Despite his previous role, Cornyn also expressed some frustration with Biden’s remarks. “The president just keeps coming back to the same old tired talking points. So he’s not offering any new solutions or ideas. If he does, I think we should consider them, but so far, I haven’t heard anything.”
In one sense, Cornyn – who predicted no action on guns until at least the next election – was simply stating the facts. Biden does call for an assault weapons ban after most mass shootings. But to hear such a suggestion described as “tired talking points” is still jarring after Monday’s shooter was carrying two AR-style weapons and killed six people.
The Texas senator also encapsulated the reality, frustration and limitations of the guns debate. He said that such bans would affect “law-abiding citizens” adding, “I don’t believe those law-abiding citizens are a threat to public safety.”
Cornyn is right that most Americans who own such firearms never infringe the law, use their weapons recklessly or much less launch mass shootings. But at the same time, some of these weapons designed for the battlefield have the capacity to cause enormous carnage in just a few moments.
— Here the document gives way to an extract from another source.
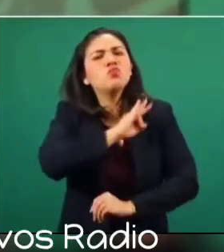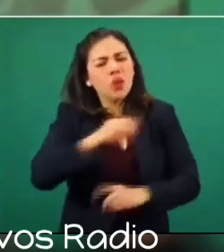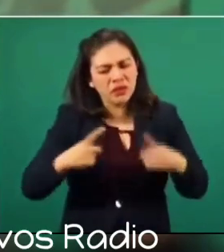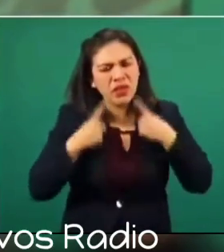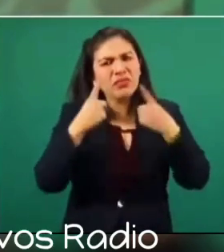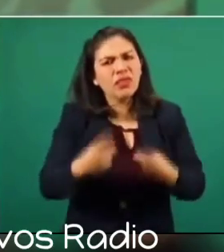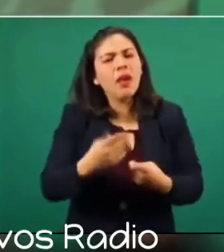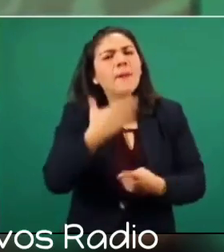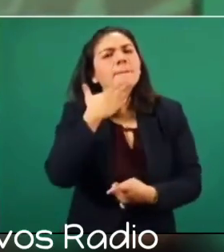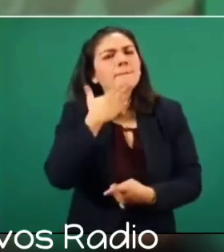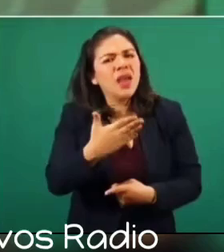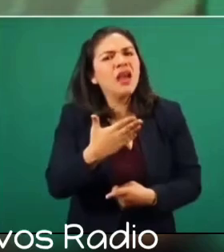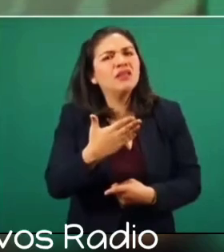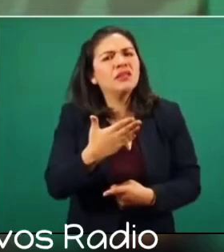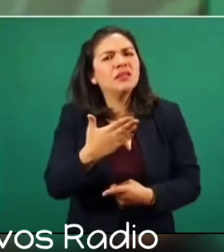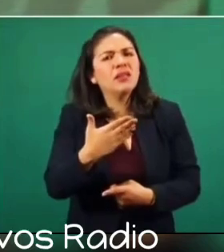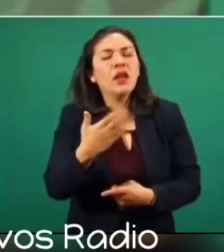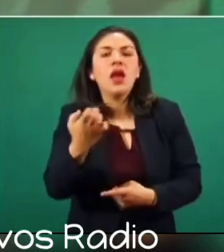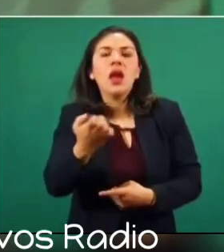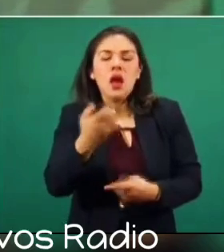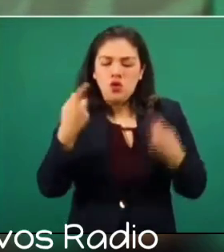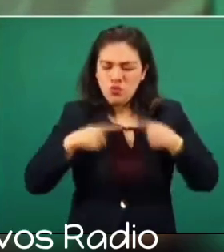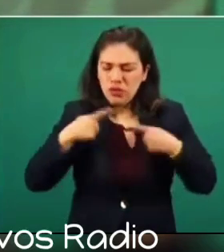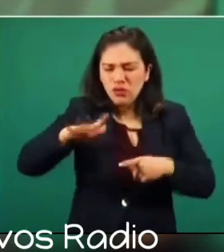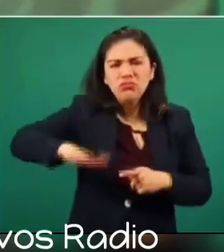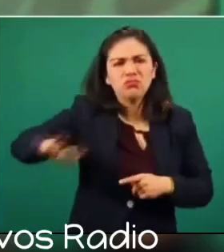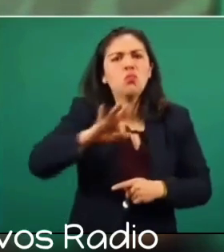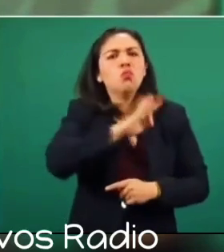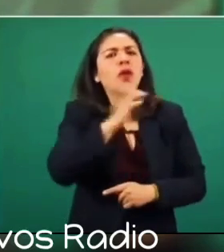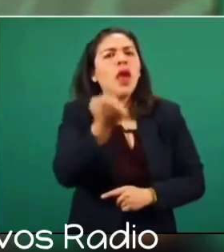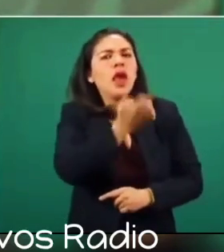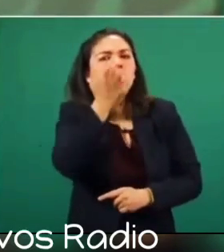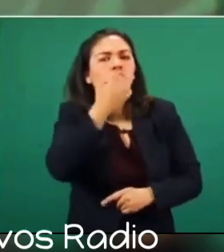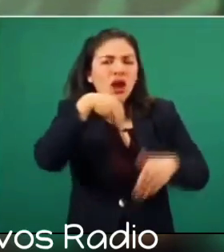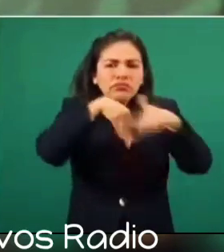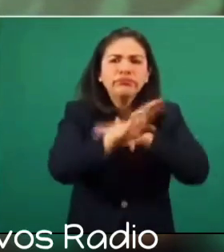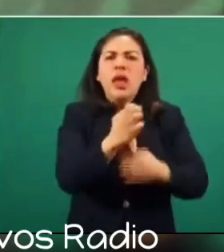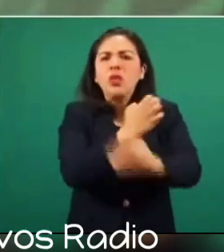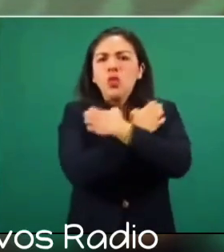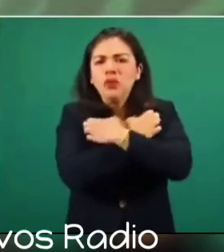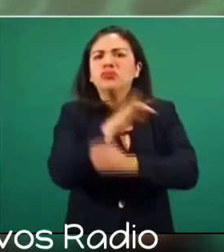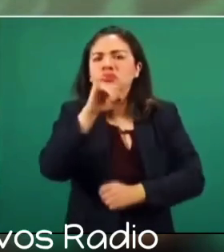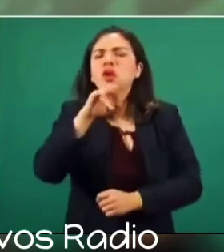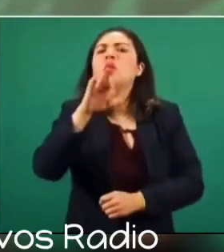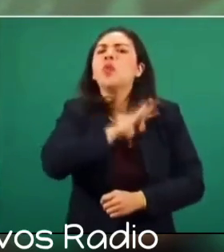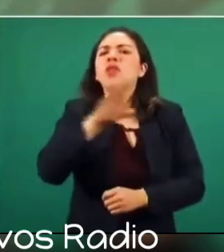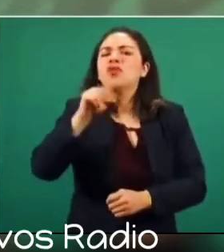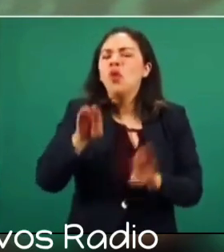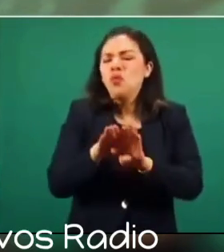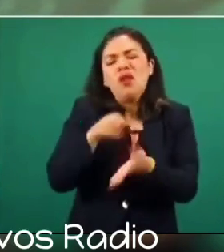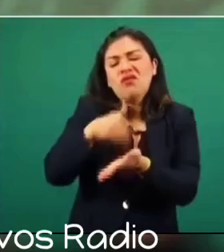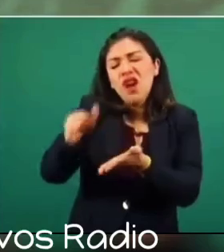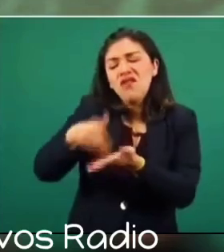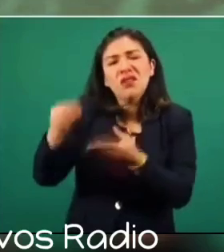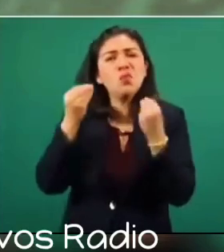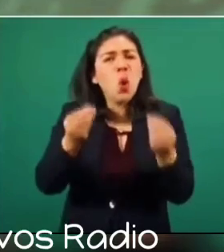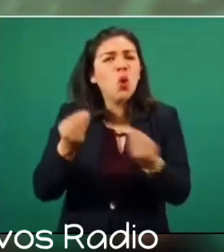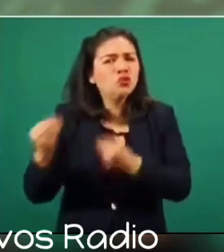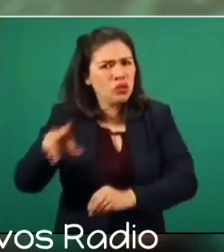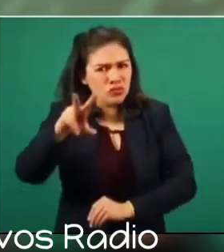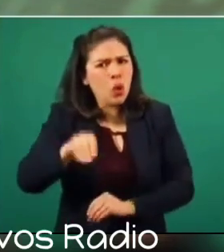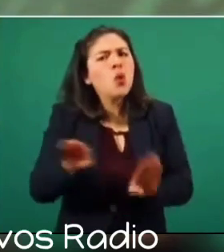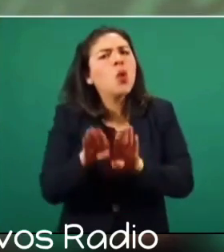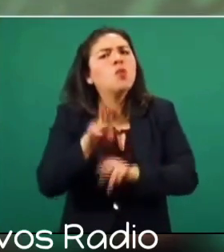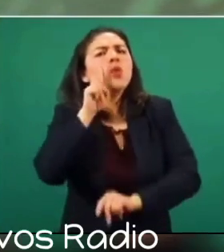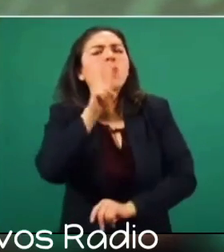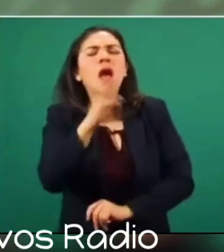garantizar el que puedan estudiar los jóvenes, que no sean rechazados. Ahí está el caso de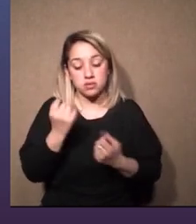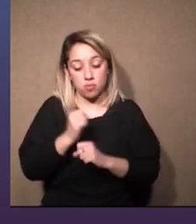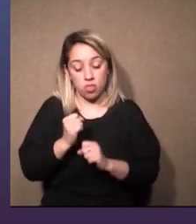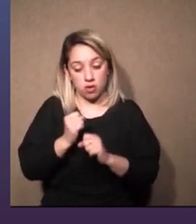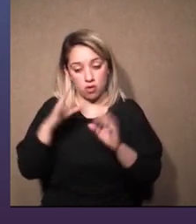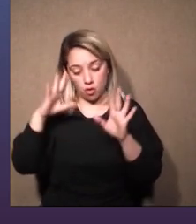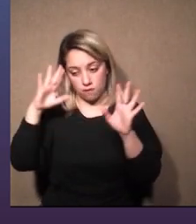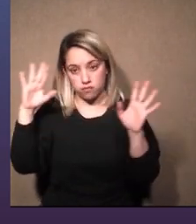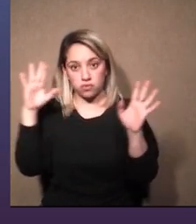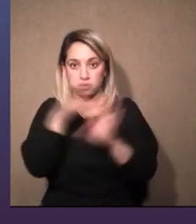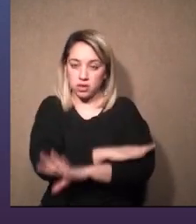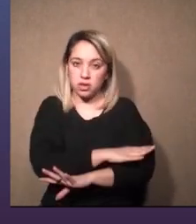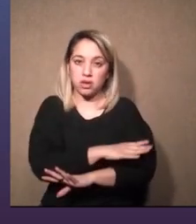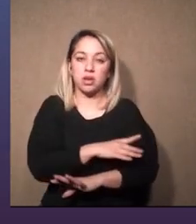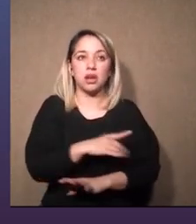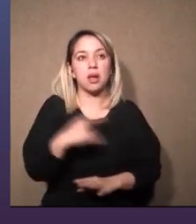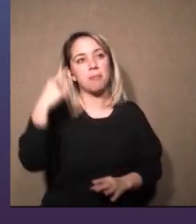todo pasa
The assailants that open fire with them in schools, shopping malls or bars have sometimes been law-abiding until their attacks.
The political argument on guns is essentially about the rights of which Americans take priority. Is it those of citizens who own such weapons, even though a tiny minority of them use them to create mayhem and murder? Or should it be the victims of gun crime, like those kids and adults gunned down in Nashville, who had their rights to life, liberty and the pursuit of happiness eradicated in a few seconds of terror?
“Our message here is very, very clear: Enough is enough. We need to see action in Congress,” White House press secretary Karine Jean-Pierre told CNN’s Kaitlan Collins on “This Morning” Tuesday, rejecting Cornyn’s remarks.
A political tragedy underlies many of these mass shootings. In a bitter political climate, where any attempts at gun legislation are portrayed as an attempt to illegally snatch away firearms, there is no reachable common ground between upholding the constitutional right to bear arms and the wishes of many Americans who want stricter gun laws.
The late Supreme Court Justice Antonin Scalia, a hero of the conservative movement, wrote in the Heller opinion in 2008 that it was permissible for the government to regulate firearms while remaining faithful to the Second Amendment. He wrote that the right secured by the amendment was not “a right to keep and carry any weapon whatsoever in any manner whatsoever and for whatever purpose.”
That’s a position that has long been overtaken by the Republican Party’s march to the right – a fact that Cornyn implicitly underscored in his comments.
This lack of any common ground on an issue of deadly importance parallels the wider disconnect in a politically polarized society that increasingly lacks a common cultural understanding.
This political paralysis means that there are almost certainly some young kids going to school as usual on Tuesday morning, who, one day, won’t come home after class.